ACTIVITY: Nothing but the lines from the one containing "M609 0 763 192 801 248" through the one containing "M222 925 280", both included, should be given again, each exactly as written below.

Collected data entries:
◆ ◆ ◆ ◆ ◆

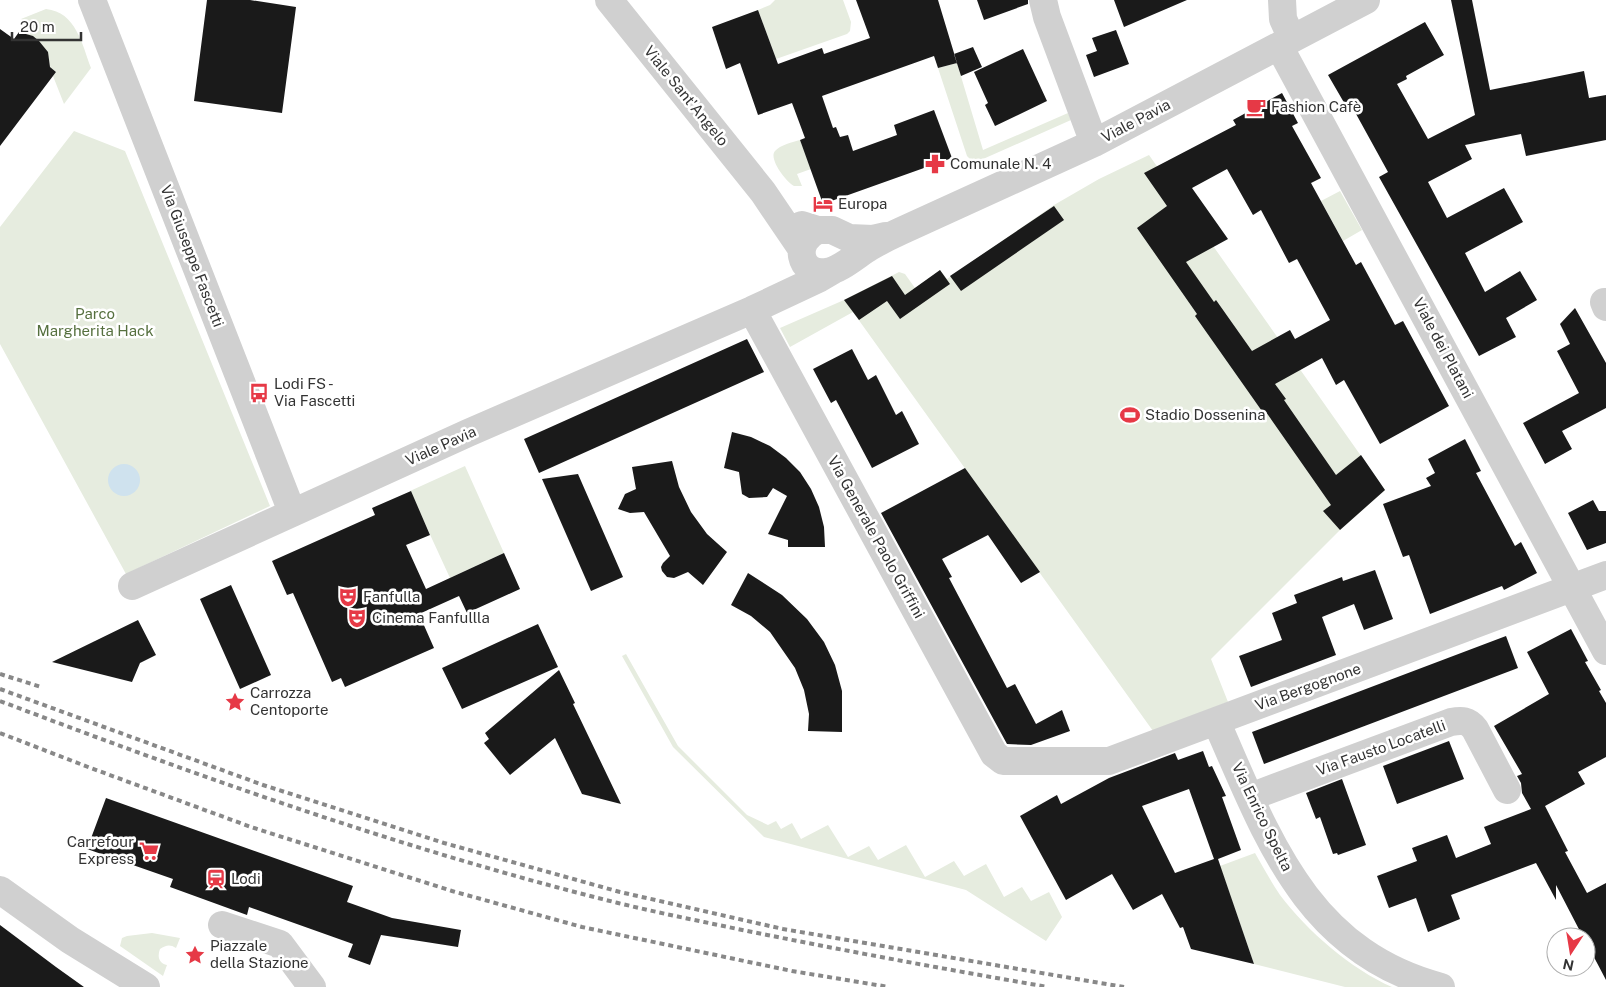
<svg xmlns="http://www.w3.org/2000/svg" width="1606" height="987" viewBox="0 0 1606 987" font-family="'Public Sans',sans-serif">
  <style>
    .green { fill: #e6ecdf }
    .water { fill: #cfe2ee }
    .building { fill: #1a1a1a; fill-rule: evenodd }
    .lines { fill: none; stroke-linecap: round; stroke-linejoin: round }
    .minor { stroke: #d0d0d0; stroke-width: 28 }
    .rail { stroke: #888; stroke-width: 4; stroke-dasharray: 5 4; stroke-linecap: butt }
    .labels { text-anchor: middle; stroke-width: 5; stroke-linejoin: round; paint-order: stroke }
    .street-label { font-size: 15px; fill: #333; stroke: #fff }
    .poi-label { font-size: 15px; fill: #333; stroke: #fff; text-anchor: start }
    .park-label { font-size: 15px; fill: #56703f; stroke: #fff }
  </style>
  <rect width="100%" height="100%" fill="#fff"/>
  <path class="green" d="M775 0H843L851 22 850 31 847 34 776 59 758 10 770 5Z
    M46 9C76 12 82 44 91 68L64 104 53 76 56 72 50 67C49 48 38 36 19 32L26 22 21 19Z
    M957 63 983 150 1068 113 1071 120 974 163 967 156 938 68Z
    M74 131 125 151 270 506 126 574 0 344V227Z
    M800 140 811 169 797 174 802 186C799 186 797 186 794 186 787 183 768 159 775 151 780 145 793 142 800 140Z
    M1149 155 1385 490 1340 530 1211 659 1228 702 1153 731 853 312 790 347 780 328 844 300 899 272 905 274 915 288 940 270 947 279 1054 205 1099 179Z
    M1340 191 1362 230 1343 241 1321 201Z
    M465 466 504 553 450 578 410 491Z
    M626 654 678 746 747 815 768 825 776 821 781 829 792 823 801 839 828 825 848 857 869 846 878 860 906 845 925 877 954 861 964 876 986 864 1004 897 1022 887 1031 901 1049 892 1062 917 1046 941 966 890 764 837 673 747 622 656Z
    M1255 853C1263 867 1271 882 1280 895 1307 931 1351 969 1392 987H1345L1254 964 1220 866Z
    M152 933 180 938 176 948C170 944 166 945 160 949 157 957 159 963 167 965L163 976 120 946 122 938 127 936Z"/>
  <path class="water" d="M108 480a16 16 0 1 1 32 0a16 16 0 1 1-32 0Z"/>
  <path class="building" d="M207 0H250L296 7 282 113 194 101Z
    M856 0H938L957 63 938 68 934 56 822 96 833 128 836 127 840 137 848 135 853 151 897 135 894 125 934 110 952 158 823 204 800 140 805 138 792 103 758 115 740 63 726 69 712 27 758 10 778 64 822 48 824 54 870 38Z
    M977 0H1028V4L984 20Z
    M1114 0H1187L1124 27Z
    M1451 0H1472L1490 90 1584 71 1589 98 1606 95V140L1526 156 1521 134 1465 145 1472 159 1428 182 1447 218 1504 188 1523 222 1465 253 1485 292 1520 271 1537 300 1506 318 1516 337 1479 356 1379 177 1388 172 1350 103 1346 106 1328 75 1425 22 1444 55 1406 76 1407 79 1397 84 1428 139 1475 115Z
    M0 29 14 39 19 32 33 36 39 41 48 52 50 67 56 72 0 146Z
    M1116 30 1129 64 1094 77 1086 55 1097 51 1092 38Z
    M973 47 982 67 961 76 954 54Z
    M1023 49 1047 101 995 126 985 105 988 103 974 72Z
    M1282 93 1298 123 1292 126 1321 178 1311 183 1356 265 1361 262 1395 325 1403 321 1449 406 1380 444 1344 380 1336 385 1322 358 1275 384 1286 399 1284 400 1336 475 1361 455 1385 490 1340 530 1323 511 1331 505 1266 412 1264 414 1195 316 1197 314 1137 228 1167 206 1144 173 1236 125 1233 120ZM1227 169 1253 215 1261 210 1289 263 1297 259 1330 320 1295 339 1290 330 1252 351 1216 300 1214 302 1186 262 1228 239 1192 188Z
    M1054 206 1064 220 961 291 950 276Z
    M940 270 950 284 900 319 887 301 859 320 844 300 892 276 905 295Z
    M1575 308 1606 363V408L1562 431 1572 449 1545 464 1523 423 1579 393 1557 351 1570 344 1560 324Z
    M747 339 764 372 539 473 524 439Z
    M852 349 868 380 876 375 896 415 902 411 919 444 872 468 836 400 831 403 813 369Z
    M732 432 751 437 770 446 786 458 800 472 811 489 819 507 824 527 825 547H788V540L768 534 787 496 773 488 767 497 749 498 742 494 739 472 724 468Z
    M1465 439 1481 471 1476 473 1515 546 1521 542 1537 573 1504 590 1502 586 1430 614 1409 555 1403 557 1383 504 1431 486 1426 478 1435 473 1428 459Z
    M672 461 679 487 691 512 707 534 727 552 703 585 688 572 674 578 667 577 662 571 661 567 663 563 670 556 644 512 630 513 618 509 625 494 636 489 632 467Z
    M965 468 1040 572 1021 583 988 535 942 559 952 577 949 578 1007 688 1015 684 1036 724 1062 710 1070 731 1031 745 1007 744 881 513Z
    M578 474 623 577 591 591 542 479Z
    M411 491 430 535 406 545 426 589 504 553 520 589 467 613 459 596 419 614 434 648 345 687 341 678 332 682 293 593 287 595 272 561 375 515 372 508Z
    M1593 500 1599 511H1606V543L1587 550 1568 513Z
    M1375 570 1393 619 1364 630 1354 604 1322 617 1336 655 1251 687 1239 656 1282 640 1272 613 1297 603 1294 595 1342 577 1343 581Z
    M748 573 782 595 807 619 824 642 835 665 842 691V732L808 731 809 714 804 690 795 668 770 632 751 616 731 605Z
    M231 585 271 675 240 689 200 599Z
    M138 620 156 655 140 663 132 682 52 662Z
    M538 624 558 667 462 709 442 668Z
    M1571 629 1588 661 1585 662 1601 690 1599 691 1606 703V757L1578 772 1585 784 1545 806 1568 851 1565 852 1587 893 1606 883V980L1586 942V937H1583L1556 885V900L1536 863 1451 895 1460 919 1428 932 1416 898 1389 908 1377 876 1417 861 1412 848 1447 835 1456 858 1491 844 1484 827 1531 809 1522 793 1521 783 1517 776 1522 774 1494 726 1549 694 1527 652Z
    M1506 636 1518 668 1264 764 1252 732Z
    M559 670 575 703 573 704 621 804 582 794 555 738 510 775 484 743 489 739 485 733Z
    M1449 741 1464 779 1397 804 1383 766Z
    M1203 751 1209 767 1212 766 1226 796 1222 797 1241 850 1218 859 1254 964 1191 949 1183 927 1180 928 1162 894 1133 910 1112 874 1066 900 1020 816 1057 795 1061 804 1109 778 1175 753 1178 760ZM1189 789 1214 859 1175 873 1142 806Z
    M1342 779 1366 845 1338 855 1337 853 1333 854 1320 817 1316 819 1306 793Z
    M106 798 353 886 347 902 392 918 461 930 458 947 381 935 370 965 348 957 353 944 249 907 247 915 170 887 173 879 87 849Z
    M0 925 56 967 84 987H0Z"/>
  <g class="lines">
    <path class="minor" d="M92 0 292 512
      M609 0 763 192 801 248
      M1043 0 1047 17 1094 143
      M1282 0 1283 19 1292 39
      M1279 46 1606 651
      M802 225 818 230H832L849 238 873 239 886 236
      M818 230C792 241 799 276 826 272 839 271 858 254 870 247 880 241 890 236 901 231L1094 143 1366 0
      M1604 302 1606 307
      M752 310 994 754 1003 761H1109L1606 575
      M132 586 468 433 752 310 820 278 832 271
      M1216 721C1267 836 1305 951 1441 987
      M1250 797 1451 722C1462 720 1468 720 1475 729L1507 790
      M0 890 70 940 146 987
      M222 925 280 944 312 987"/>
    <path class="rail" d="M0 674 41 687
      M0 689 263 785 444 843 620 892 783 929 1124 987
      M0 701C203 778 408 851 618 903 647 910 675 916 704 922 818 946 933 967 1048 987
      M0 733 88 767 251 827 452 891 582 927 792 971 889 987"/>
  </g>
  <defs>
    <symbol id="cafe-bare" viewBox="-9 -9 18 18"><path d="M-5.5-4.5H6V0H3Q3 3.5 0 3.5H-2.5Q-5.5 3.5-5.5 0ZM3-3.2v2h1.7v-2ZM-6 4.5H4V6H-6Z" fill="#e63946" stroke="#fff" stroke-width="2.5" paint-order="stroke"/></symbol>
    <symbol id="pharmacy-bare" viewBox="-9 -9 18 18"><path d="M-2-6h4v4h4v4h-4v4h-4v-4h-4v-4h4Z" fill="#e63946" stroke="#fff" stroke-width="2.5" paint-order="stroke"/></symbol>
    <symbol id="hotel-bare" viewBox="-9 -9 18 18"><path d="M-6-4.5h1.5V1H6V5H4.5V3h-9V5H-6ZM-4 0a1.8 1.8 0 1 1 3.6 0ZM.5 0V-2.5h3Q6-2.5 6 0Z" fill="#e63946" stroke="#fff" stroke-width="2.5" paint-order="stroke"/></symbol>
    <symbol id="bus-bare" viewBox="-9 -9 18 18"><path d="M-5-6H5V4H4V6H2V4H-2V6H-4V4H-5ZM-3.5-4V0h7V-4ZM-3.5 1.2v1.5H-2V1.2ZM2 1.2v1.5H3.5V1.2Z" fill="#e63946" stroke="#fff" stroke-width="2.5" paint-order="stroke"/></symbol>
    <symbol id="stadium-bare" viewBox="-9 -9 18 18"><path d="M0-5a6.5 5 0 1 0 0 10a6.5 5 0 1 0 0-10ZM-3.5-1.8h7v3.6h-7Z" fill="#e63946" stroke="#fff" stroke-width="2.5" paint-order="stroke"/></symbol>
    <symbol id="theatre-bare" viewBox="-9 -9 18 18"><path d="M-5-5.5Q0-4 5-5.5V0Q5 5 0 6Q-5 5-5 0ZM-3.3-2.5H-1v1.5H-3.3ZM1-2.5H3.3v1.5H1ZM-2.8 1Q0 5.5 2.8 1Z" fill="#e63946" stroke="#fff" stroke-width="2.5" paint-order="stroke"/></symbol>
    <symbol id="sight-bare" viewBox="-9 -9 18 18"><path d="M0-6L1.8-2.2L6-1.7L2.9 1.2L3.7 5.4L0 3.3L-3.7 5.4L-2.9 1.2L-6-1.7L-1.8-2.2Z" fill="#e63946" stroke="#fff" stroke-width="2.5" paint-order="stroke"/></symbol>
    <symbol id="supermarket-bare" viewBox="-9 -9 18 18"><path d="M-6-5.5h2.5l.6 2H6L4.5 2H-2.5L-4.4-4H-6ZM-1.5 3.2a1.3 1.3 0 1 0 .1 0ZM3 3.2a1.3 1.3 0 1 0 .1 0Z" fill="#e63946" stroke="#fff" stroke-width="2.5" paint-order="stroke"/></symbol>
    <symbol id="station-bare" viewBox="-9 -9 18 18"><path d="M-3-6H3Q5-6 5-4V2Q5 4 3 4L4.5 6H3L1.5 4h-3L-3 6H-4.5L-3 4Q-5 4-5 2V-4Q-5-6-3-6ZM-3.5-4v3h7v-3ZM-3.5 1v1.5H-2V1ZM2 1v1.5H3.5V1Z" fill="#e63946" stroke="#fff" stroke-width="2.5" paint-order="stroke"/></symbol>
  </defs>
  <g fill-rule="evenodd">
    <use href="#cafe-bare" x="1242" y="93" width="28" height="28"/>
    <use href="#pharmacy-bare" x="921" y="150" width="28" height="28"/>
    <use href="#hotel-bare" x="809" y="190" width="28" height="28"/>
    <use href="#bus-bare" x="245" y="379" width="28" height="28"/>
    <use href="#stadium-bare" x="1116" y="401" width="28" height="28"/>
    <use href="#theatre-bare" x="334" y="583" width="28" height="28"/>
    <use href="#theatre-bare" x="343" y="604" width="28" height="28"/>
    <use href="#sight-bare" x="221" y="688" width="28" height="28"/>
    <use href="#supermarket-bare" x="135" y="837" width="28" height="28"/>
    <use href="#station-bare" x="202" y="865" width="28" height="28"/>
    <use href="#sight-bare" x="181" y="941" width="28" height="28"/>
  </g>
  <g class="labels">
    <g class="street-label">
      <text transform="translate(686 96) rotate(51)" y="5">Viale Sant'Angelo</text>
      <text transform="translate(1136 121) rotate(-28)" y="5">Viale Pavia</text>
      <text transform="translate(192 256) rotate(69)" y="5">Via Giuseppe Fascetti</text>
      <text transform="translate(1443 348) rotate(62)" y="5">Viale dei Platani</text>
      <text transform="translate(441 446) rotate(-24)" y="5">Viale Pavia</text>
      <text transform="translate(876 537) rotate(61)" y="5">Via Generale Paolo Griffini</text>
      <text transform="translate(1308 687) rotate(-20)" y="5">Via Bergognone</text>
      <text transform="translate(1381 748) rotate(-20)" y="5">Via Fausto Locatelli</text>
      <text transform="translate(1262 817) rotate(64)" y="5">Via Enrico Spelta</text>
    </g>
    <g class="poi-label">
      <text x="1271" y="112">Fashion Cafè</text>
      <text x="950" y="169">Comunale N. 4</text>
      <text x="838" y="209">Europa</text>
      <text x="274" y="389">Lodi FS -<tspan x="274" dy="17">Via Fascetti</tspan></text>
      <text x="1145" y="420">Stadio Dossenina</text>
      <text x="363" y="602">Fanfulla</text>
      <text x="372" y="623">Cinema Fanfullla</text>
      <text x="250" y="698">Carrozza<tspan x="250" dy="17">Centoporte</tspan></text>
      <text x="134" y="847" text-anchor="end">Carrefour<tspan x="134" dy="17">Express</tspan></text>
      <text x="231" y="884">Lodi</text>
      <text x="210" y="951">Piazzale<tspan x="210" dy="17">della Stazione</tspan></text>
    </g>
    <g class="park-label">
      <text x="95" y="319">Parco<tspan x="95" dy="17">Margherita Hack</tspan></text>
    </g>
  </g>
  <g transform="translate(1571 952) rotate(192)"><circle r="24" fill="#ffffff" stroke="#adadad"/>
  <path d="M0-4L9 19L0 12L-9 19Z" fill="#e63946"/>
  <text y="-8" font-size="14" font-weight="bold" text-anchor="middle" fill="#333333">N</text>
  </g>
  <path d="M12 32v8h69v-8" fill="none" stroke="#333333" stroke-width="2.5"/>
  <text x="20" y="32" font-size="15" fill="#333333" stroke="#ffffff" stroke-width="4" paint-order="stroke">20 m</text>
</svg>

◆ ◆ ◆ ◆ ◆

ANSWER SECTION:
      M609 0 763 192 801 248
      M1043 0 1047 17 1094 143
      M1282 0 1283 19 1292 39
      M1279 46 1606 651
      M802 225 818 230H832L849 238 873 239 886 236
      M818 230C792 241 799 276 826 272 839 271 858 254 870 247 880 241 890 236 901 231L1094 143 1366 0
      M1604 302 1606 307
      M752 310 994 754 1003 761H1109L1606 575
      M132 586 468 433 752 310 820 278 832 271
      M1216 721C1267 836 1305 951 1441 987
      M1250 797 1451 722C1462 720 1468 720 1475 729L1507 790
      M0 890 70 940 146 987
      M222 925 280 944 312 987"/>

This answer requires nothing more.